[Dataset entries]
---

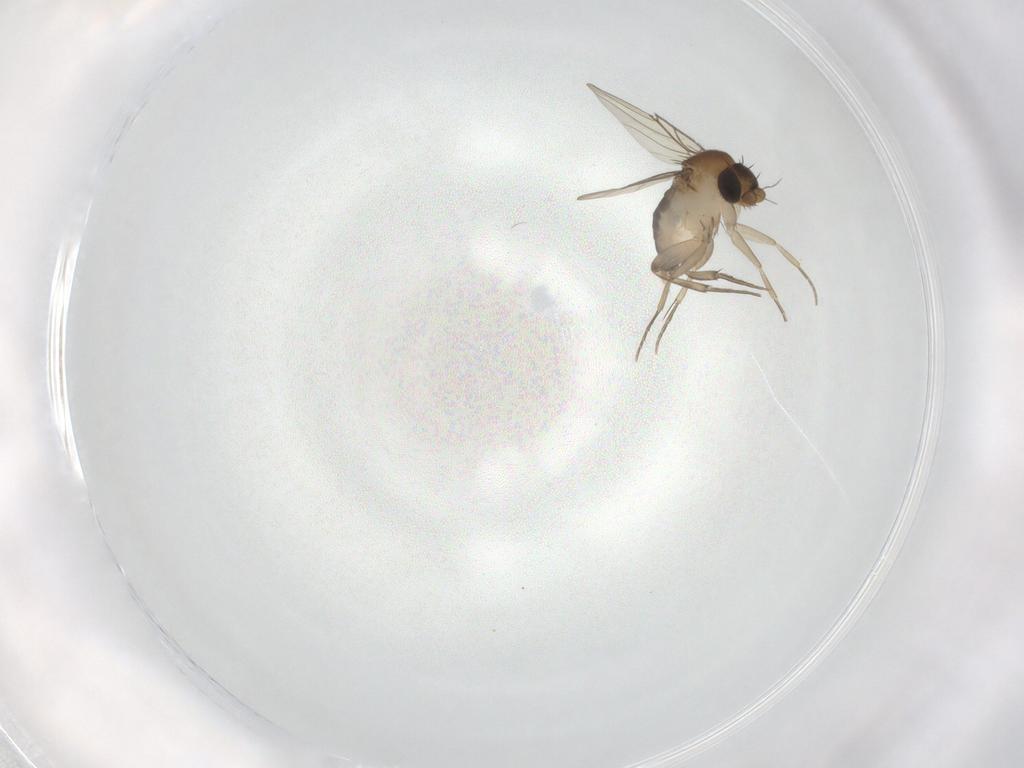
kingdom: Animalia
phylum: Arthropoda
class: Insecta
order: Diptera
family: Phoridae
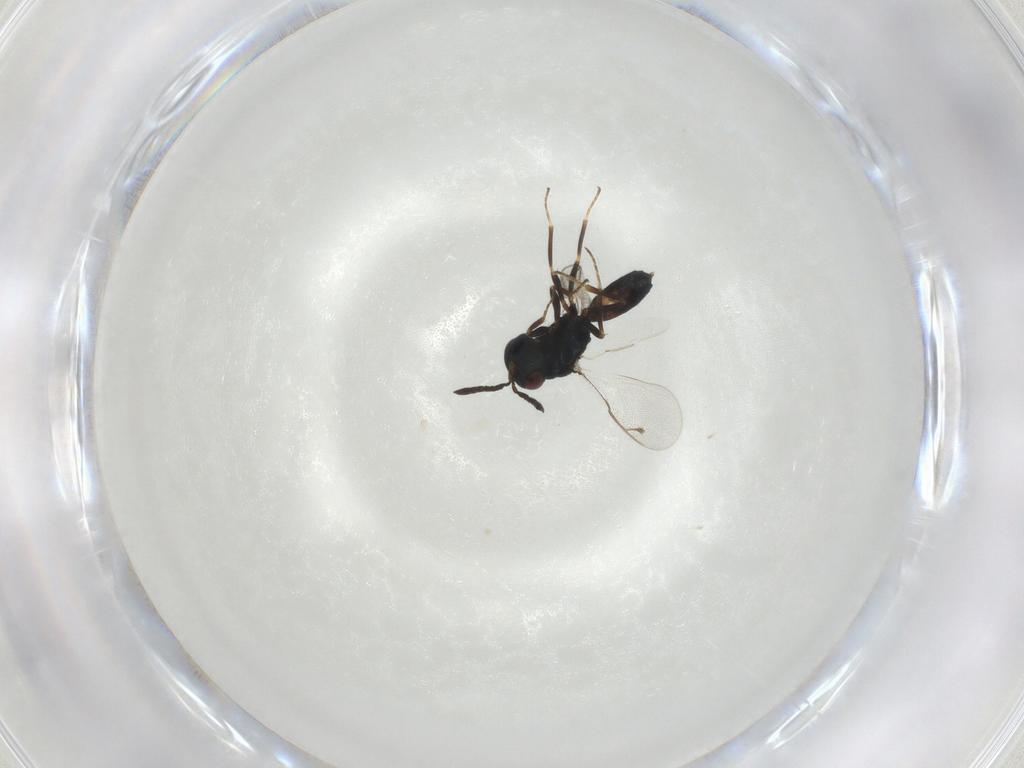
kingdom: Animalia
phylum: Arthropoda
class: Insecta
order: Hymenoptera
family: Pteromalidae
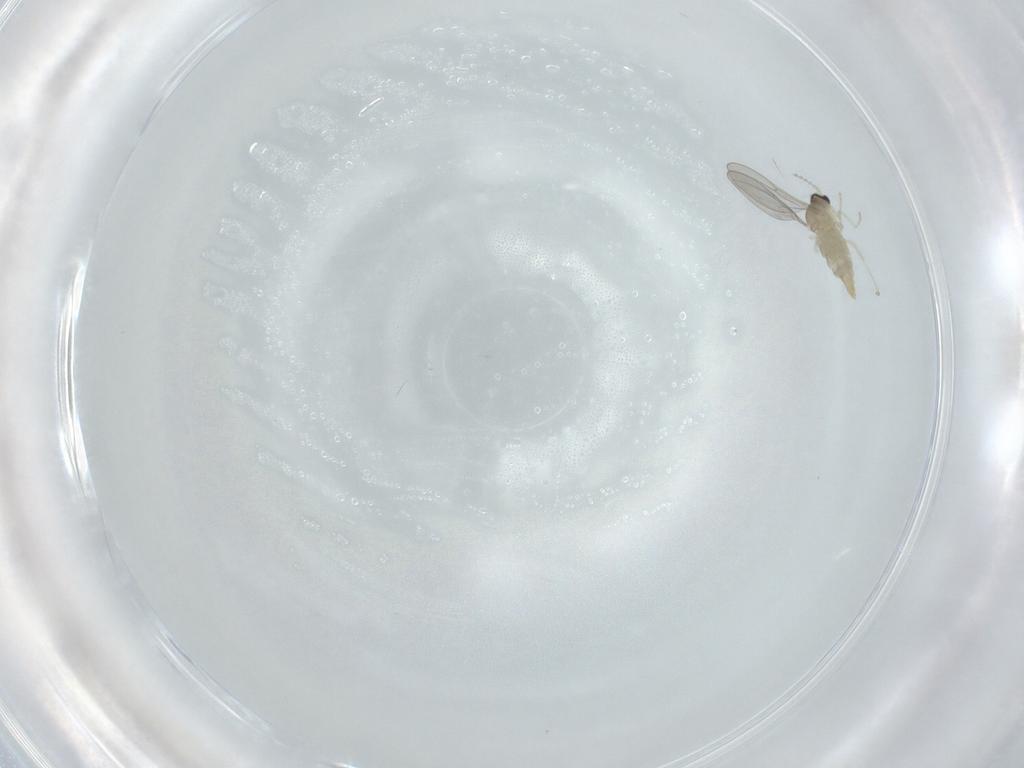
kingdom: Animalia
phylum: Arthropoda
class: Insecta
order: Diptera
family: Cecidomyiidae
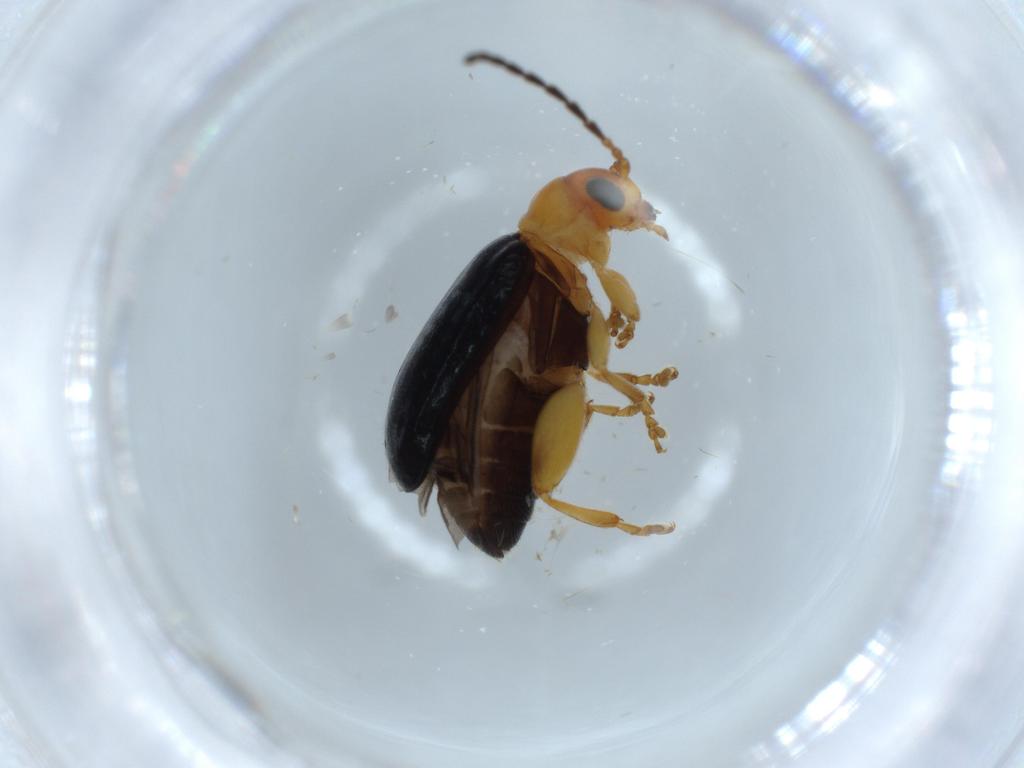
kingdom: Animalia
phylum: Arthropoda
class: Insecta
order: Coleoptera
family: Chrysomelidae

---

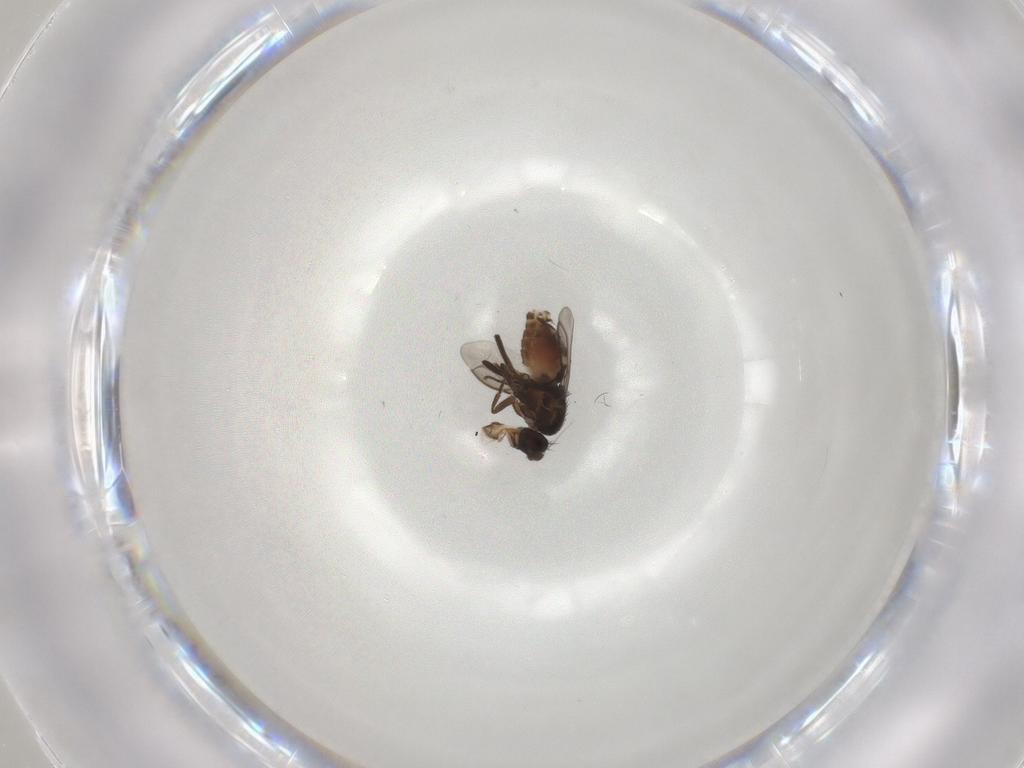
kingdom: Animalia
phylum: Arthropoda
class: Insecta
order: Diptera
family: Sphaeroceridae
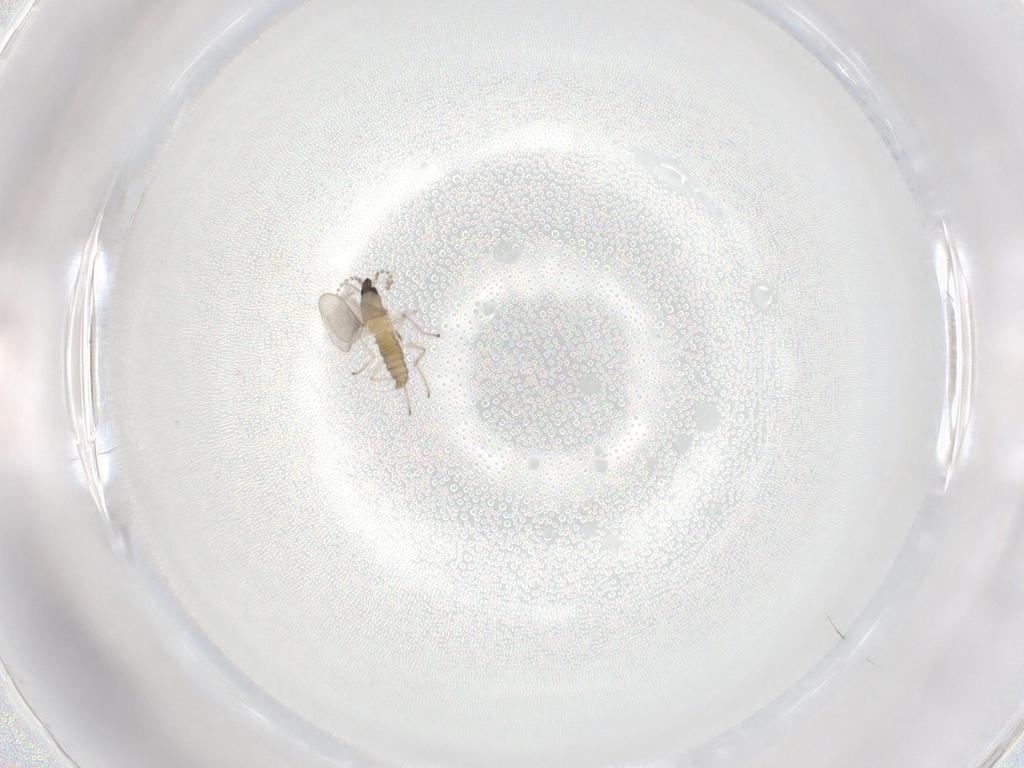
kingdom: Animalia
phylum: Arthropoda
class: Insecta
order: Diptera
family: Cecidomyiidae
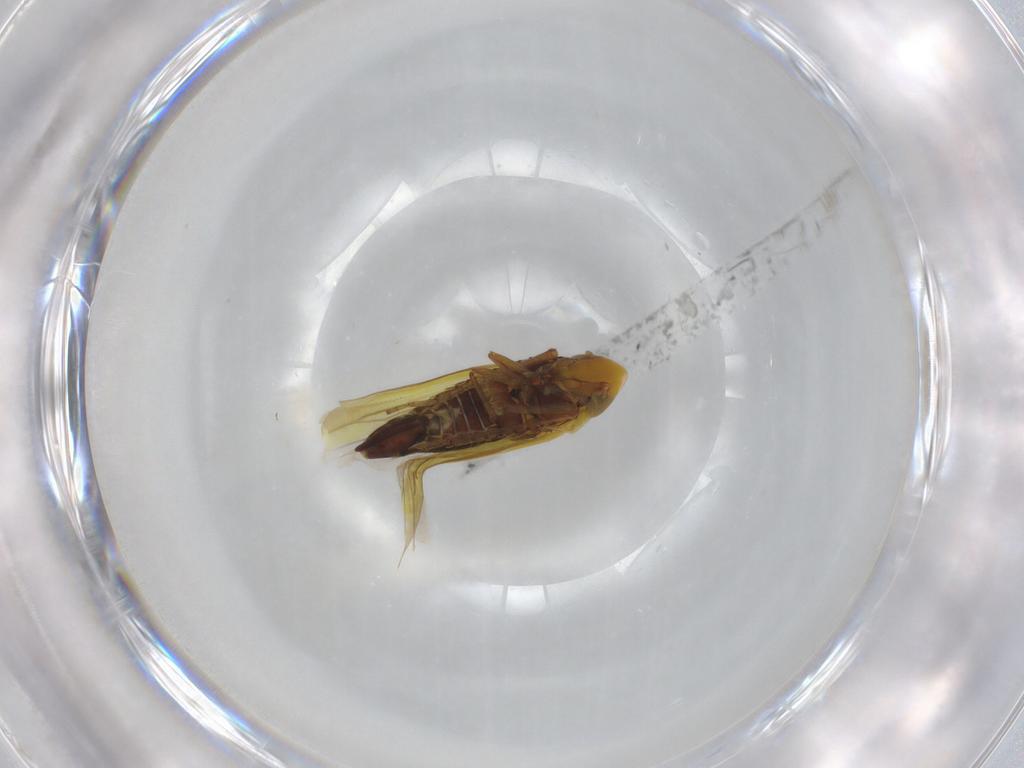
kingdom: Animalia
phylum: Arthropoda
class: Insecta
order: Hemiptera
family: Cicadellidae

---

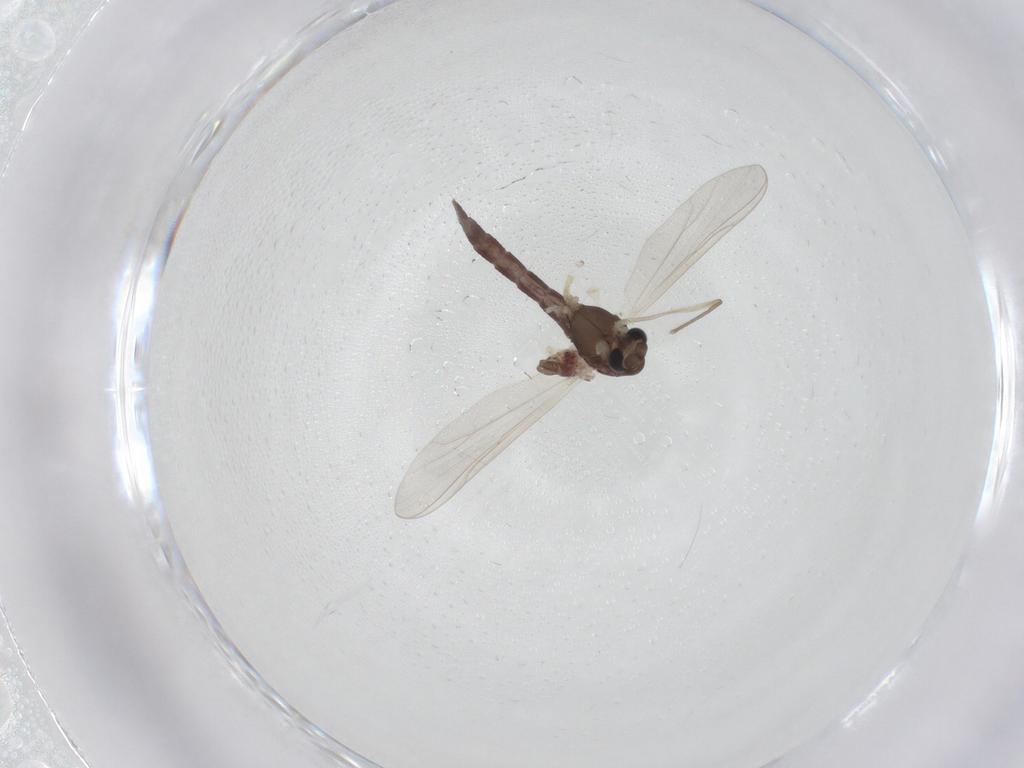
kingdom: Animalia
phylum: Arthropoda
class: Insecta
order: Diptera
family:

---

_STATED EXERCISE:_ Find each line in the records that contains the string "family", and copy those lines.

_THE ANSWER:_
family: Phoridae
family: Pteromalidae
family: Cecidomyiidae
family: Chrysomelidae
family: Sphaeroceridae
family: Cecidomyiidae
family: Cicadellidae
family:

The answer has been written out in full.